Centocinquanta Allrugby. Se fossero cap, questo magazine avrebbe conquistato un record al momento ineguagliabile a livello internazionale, davanti persino a Richie McCaw, Alun Wyn-Jones e Sergio Parisse.

Lasciateci pertanto festeggiare questo traguardo che cade a distanza di oltre tredici anni dall’uscita del primo numero. Tredici anni sono quasi cinquemila giorni, circa settecento settimane. Nell’arco delle quali Allrugby è stato testimone di cambiamenti in qualche caso epocali, dentro il campo e fuori: l’ingresso delle due franchigie italiane in Celtic League, il succedersi di cinque allenatori della Nazionale, l’introduzione di innumerevoli nuovi aspetti regolamentari. Al punto che anche il gioco oggi è molto diverso da quello di allora. Da ultimo è arrivato il Covid-19 che ha troncato brutalmente la scorsa stagione e lascia pesanti dubbi sulla ripresa e lo svolgimento della prossima.

In questi mesi, a riempire la nostra estate è stato Super Rugby Aotearoa, le cui strabilianti partite hanno allietato le nostre mattinate. Al Super Rugby dedichiamo in questo numero un dibattito fra qualificati addetti ai lavori: è davvero il più bel rugby mai visto? Il gioco espresso dalle squadre neozelandesi è straordinario, ma a ognuno, a ogni latitudine, deve essere concesso di giocare secondo le proprie possibilità e i propri mezzi. Questo è un appello a World Rugby: globalizzare il gioco privilegiando il modello “kiwi”, e introducendo regole sempre più stringenti per obbligare tutti a muovere la palla a quella maniera, sarebbe come decidere che a calcio si può giocare solo come gioca chi ha Ronaldo o Messi. Invece il calcio è uno sport che al di là di tutto, ha saputo preservare la sorpresa nei suoi risultati. È una delle poche cose che il pallone ovale deve provare a copiare da quello tondo: lasciare almeno sul campo la possibilità che l’outsider batta il più forte, che il piccolo faccia lo sgambetto al gigante. Non c’è e non deve esserci un solo modo di giocare a rugby, ognuno deve poterlo fare con la propria filosofia e la propria storia. Continuare a aggiornare le regole, in funzione di un’unica idea di rugby è un errore. Dello sport è giusto salvaguardare le varie anime, l’omologazione finirà per annoiare, impedendo ai più deboli di trovare la loro strada per competere con i migliori.

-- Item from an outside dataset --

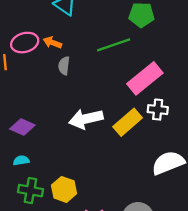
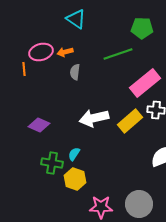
orange arrow: (52, 43) -> (65, 52), turned -35
cyan semicircle: (21, 160) -> (74, 154), moved, turned -48
green cross: (30, 191) -> (52, 163), moved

Infine due parole sulla piccola rivoluzione che Franco Smith approfittando del lungo periodo di inattività sta provando a fare sotto traccia: tra luglio e agosto ha messo sotto osservazione una settantina di giocatori: i circa trenta convocati a Parma con la Nazionale maggiore, i quaranta emergenti visionati (a Parma e a Treviso) a ferragosto. Si tratta del primo capitolo di un cambiamento storico, la cui sintesi è il “nuovo regime dei giocatori di interesse nazionale” pubblicato dalla Fir lo scorso 8 agosto.

È l’ulteriore rafforzamento di un modello centralizzato che potrà far storcere il naso a qualcuno ma è l’unico possibile in un paese che deve inevitabilmente concentrare al vertice le proprie risorse se vuole che il vertice possa continuare a irrigare la base. Una base le cui sofferenze sono antiche e di vecchia data, ma il cui rapporto con l’alto livello rimane essenziale. Nel giro di poche stagioni il processo di “industrializzazione” (orrenda parola) del rugby non lascerà scampo a romanticismi e improvvisazioni (leggere Stefano Semeraro in questo numero): il movimento italiano decollerà o affonderà tutto insieme: hic rhodus hic salta avrebbero detto i nostri padri. Rimbocchiamoci le maniche.